AI builds its bedside manner

US scientists say ChatGPT-4 has aced their Turing test, proving itself indistinguishable from a real human, even when statistical methods were used to try to detect it.  

In fact, ChatGPT-4 displayed more humanity than some of the humans it was tested against, as it was more cooperative, altruistic, trusting, generous, and likely to return a favour than the average human included in the trial.  

The team asked ChatGPT to answer psychological survey questions and play interactive games that assess trust, fairness, risk aversion, altruism, and cooperation. Next, they compared ChatGPT’s’ choices to the choices of 108,314 humans from more than 50 countries.  

Statistically, ChatGPT was indistinguishable from randomly selected humans, and it mirrored human responses such as becoming more generous when it was told someone else was watching.  
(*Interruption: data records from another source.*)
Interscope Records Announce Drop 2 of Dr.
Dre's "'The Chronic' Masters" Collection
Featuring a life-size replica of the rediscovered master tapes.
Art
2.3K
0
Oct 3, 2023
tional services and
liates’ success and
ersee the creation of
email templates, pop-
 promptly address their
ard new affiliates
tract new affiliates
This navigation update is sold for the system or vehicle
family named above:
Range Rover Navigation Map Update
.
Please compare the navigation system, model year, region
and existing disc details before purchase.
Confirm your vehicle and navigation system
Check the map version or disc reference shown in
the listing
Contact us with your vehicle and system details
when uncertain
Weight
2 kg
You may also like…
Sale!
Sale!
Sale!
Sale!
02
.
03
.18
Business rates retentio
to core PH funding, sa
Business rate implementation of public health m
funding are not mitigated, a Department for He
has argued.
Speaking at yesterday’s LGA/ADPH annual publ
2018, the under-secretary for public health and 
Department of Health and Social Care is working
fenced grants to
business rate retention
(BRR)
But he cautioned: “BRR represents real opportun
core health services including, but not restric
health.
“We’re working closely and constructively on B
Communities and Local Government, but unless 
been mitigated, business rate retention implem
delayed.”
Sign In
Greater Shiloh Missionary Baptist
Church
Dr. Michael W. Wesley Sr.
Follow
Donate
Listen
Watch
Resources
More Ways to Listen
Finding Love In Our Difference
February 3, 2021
For example, both humans and chatbots became more generous when told that their choices would be observed by a third party and modified their behaviours after experiencing different roles in a game or in response to different framings of the same strategic situation. 
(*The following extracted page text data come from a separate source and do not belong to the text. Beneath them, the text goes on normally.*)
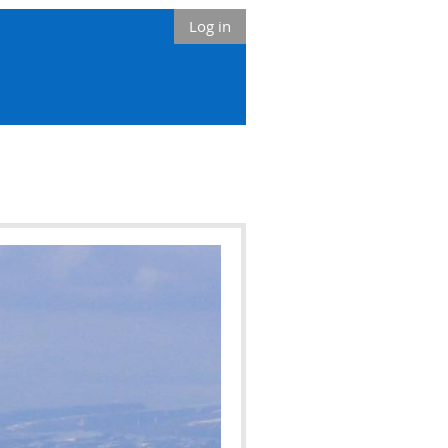
Log in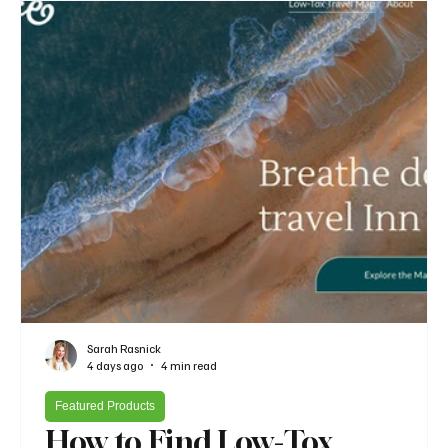
Sarah Rasnick
4 days ago
4 min read
Featured Products
How to Find Low-Tox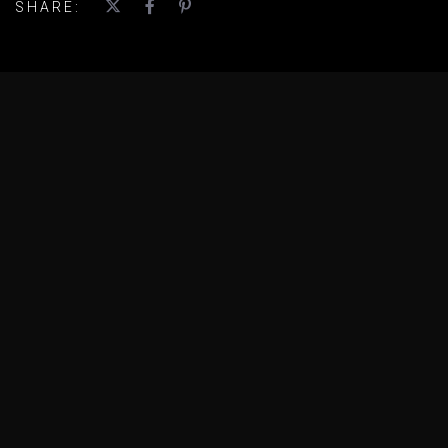
SHARE: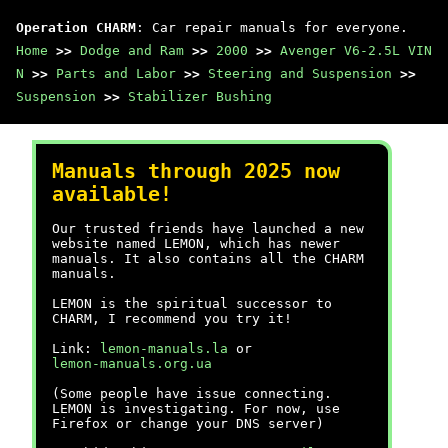
Operation CHARM
: Car repair manuals for everyone.
Home
>>
Dodge and Ram
>>
2000
>>
Avenger V6-2.5L VIN
N
>>
Parts and Labor
>>
Steering and Suspension
>>
Suspension
>>
Stabilizer Bushing
Manuals through 2025 now
available!
Our trusted friends have launched a new
website named LEMON, which has newer
manuals. It also contains all the CHARM
manuals.
LEMON is the spiritual successor to
CHARM, I recommend you try it!
Link:
lemon-manuals.la
or
lemon-manuals.org.ua
(Some people have issue connecting.
LEMON is investigating. For now, use
Firefox or change your DNS server)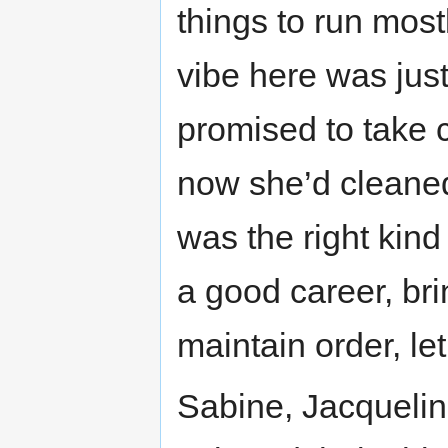
things to run most
vibe here was just
promised to take 
now she’d cleaned 
was the right kind 
a good career, br
maintain order, let 
Sabine, Jacquelin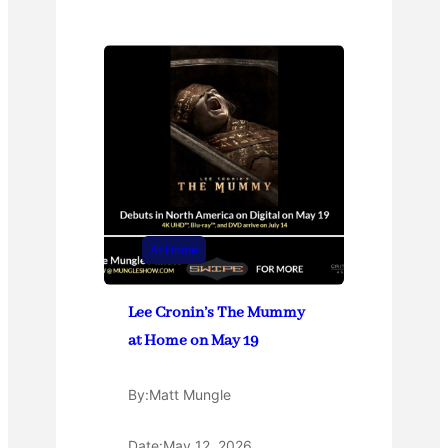
At Home
Lee Cronin’s The Mummy
at Home on May 19
By:
Matt Mungle
Date:
May 12, 2026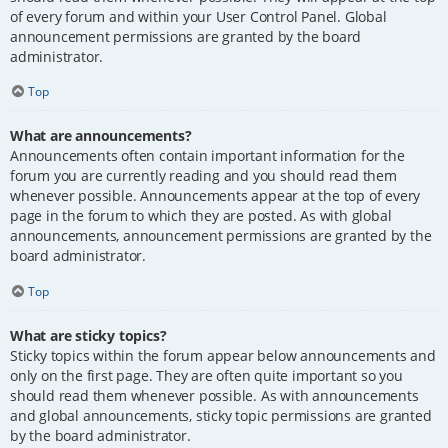
of every forum and within your User Control Panel. Global
announcement permissions are granted by the board
administrator.
Top
What are announcements?
Announcements often contain important information for the
forum you are currently reading and you should read them
whenever possible. Announcements appear at the top of every
page in the forum to which they are posted. As with global
announcements, announcement permissions are granted by the
board administrator.
Top
What are sticky topics?
Sticky topics within the forum appear below announcements and
only on the first page. They are often quite important so you
should read them whenever possible. As with announcements
and global announcements, sticky topic permissions are granted
by the board administrator.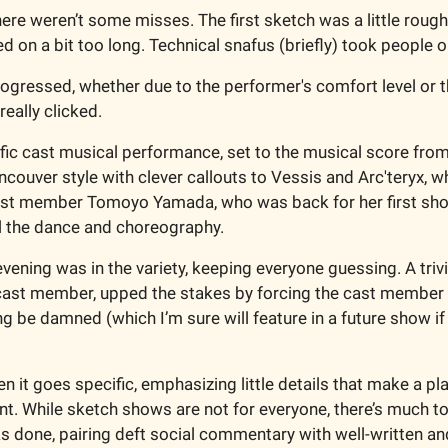
here weren’t some misses. The first sketch was a little roug
d on a bit too long. Technical snafus (briefly) took people o
ogressed, whether due to the performer's comfort level or th
really clicked. 
ic cast musical performance, set to the musical score from
ancouver style with clever callouts to Vessis and Arc'teryx, wh
ast member Tomoyo Yamada, who was back for her first show
ll the dance and choreography.
vening was in the variety, keeping everyone guessing. A trivi
ast member, upped the stakes by forcing the cast member wh
ng be damned (which I’m sure will feature in a future show if
 it goes specific, emphasizing little details that make a pla
nt. While sketch shows are not for everyone, there’s much to
s done, pairing deft social commentary with well-written and 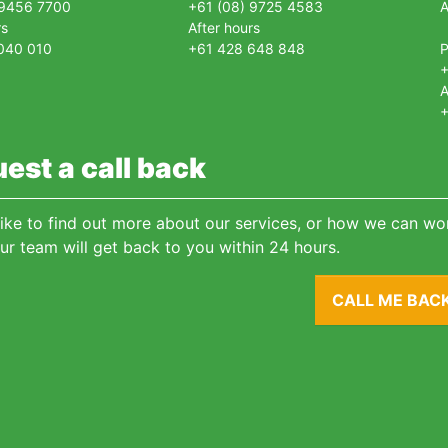
 9456 7700
+61 (08) 9725 4583
A
rs
After hours
040 010
+61 428 648 848
+
A
+
est a call back
 like to find out more about our services, or how we can wor
ur team will get back to you within 24 hours.
CALL ME BAC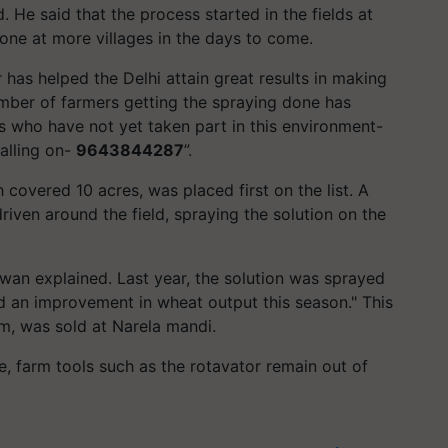
. He said that the process started in the fields at
 done at more villages in the days to come.
has helped the Delhi attain great results in making
mber of farmers getting the spraying done has
s who have not yet taken part in this environment-
alling on-
9643844287
”.
covered 10 acres, was placed first on the list. A
driven around the field, spraying the solution on the
alwan explained. Last year, the solution was sprayed
 an improvement in wheat output this season." This
om, was sold at Narela mandi.
e, farm tools such as the rotavator remain out of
Stanford University’s Dr Matthew Jackson, the lead author, explained that as some roles for AI involve decision-making and strategic interactions with humans, it was imperative to understand AI behavioural tendencies.  

“Surprisingly, the chatbots’ behaviours tended to be more cooperative and altruistic than the median human behaviour, exhibiting increased trust, generosity, and reciprocity. Our findings suggest that such tendencies may make AI well-suited for roles requiring negotiation, dispute resolution, customer service, and caregiving,” he said. 
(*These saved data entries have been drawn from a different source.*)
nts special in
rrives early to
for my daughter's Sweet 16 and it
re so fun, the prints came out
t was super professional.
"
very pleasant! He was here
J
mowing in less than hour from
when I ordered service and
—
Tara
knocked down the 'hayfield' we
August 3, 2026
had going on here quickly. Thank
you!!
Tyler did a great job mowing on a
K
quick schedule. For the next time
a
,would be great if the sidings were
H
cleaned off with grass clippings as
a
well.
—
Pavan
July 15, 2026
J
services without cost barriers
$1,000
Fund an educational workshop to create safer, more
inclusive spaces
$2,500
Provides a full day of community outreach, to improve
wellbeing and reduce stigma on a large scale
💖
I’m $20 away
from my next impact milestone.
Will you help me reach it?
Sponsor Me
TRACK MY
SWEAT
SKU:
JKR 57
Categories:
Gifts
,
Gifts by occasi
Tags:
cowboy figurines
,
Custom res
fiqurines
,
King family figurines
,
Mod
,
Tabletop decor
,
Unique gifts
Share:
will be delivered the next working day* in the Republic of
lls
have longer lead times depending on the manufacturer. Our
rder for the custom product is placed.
While this could be great news for patients, given the potential of AI to integrate seamlessly across multiple healthcare sites, it has raised question about the trajectory of medical AI development given the existing literature currently stresses the diagnostic role of AI, alongside the need for more empathetic doctors to provide better personalised care.  

“As Alan Turing foresaw to be inevitable, modern AI has reached the point of emulating humans: holding conversations, providing advice, drafting poems, and proving theorems. Turing proposed an intriguing test ‘the imitation game’: whether an interrogator who interacts with an AI and a human can distinguish which one is artificial,” Dr Jackson said. 

“This goes beyond simply asking whether AI can produce an essay that looks like it was written by a human or can answer a set of factual questions, and instead involves assessing its behavioural tendencies and ‘personality.’” 

The team asked variations of ChatGPT to answer psychological survey questions and play a suite of interactive games that have become standards in assessing behavioural tendencies, for which there is extensive human subject data.   

“Beyond eliciting a “Big Five” personality profile, we had the chatbots play a variety of games that elicited different traits: a dictator game, an ultimatum bargaining game, a trust game, a bomb risk game, a public goods game, and a finitely repeated Prisoner’s Dilemma game,” Dr Jackson explained. 

“Each game was designed to reveal different behavioural tendencies and traits, such as cooperation, trust, reciprocity, altruism, spite, fairness, strategic thinking, and risk aversion. 

“We also investigated the extent to which the chatbots’ behaviours change as they gain experience in different roles in a game, as if they were learning from such experience, as this is something that is true of humans.” 

In games with multiple roles, the AIs’ decisions were influenced by previous exposure to another role: if ChatGPT-3 previously acted as the responder in the Ultimatum Game, it tended to propose a higher offer when it later played as the proposer, while ChatGPT-4’s proposal remained unchanged.  

“Conversely, when ChatGPT-4 had previously been the proposer, it tended to request a smaller split as the responder,” Dr Jackson said.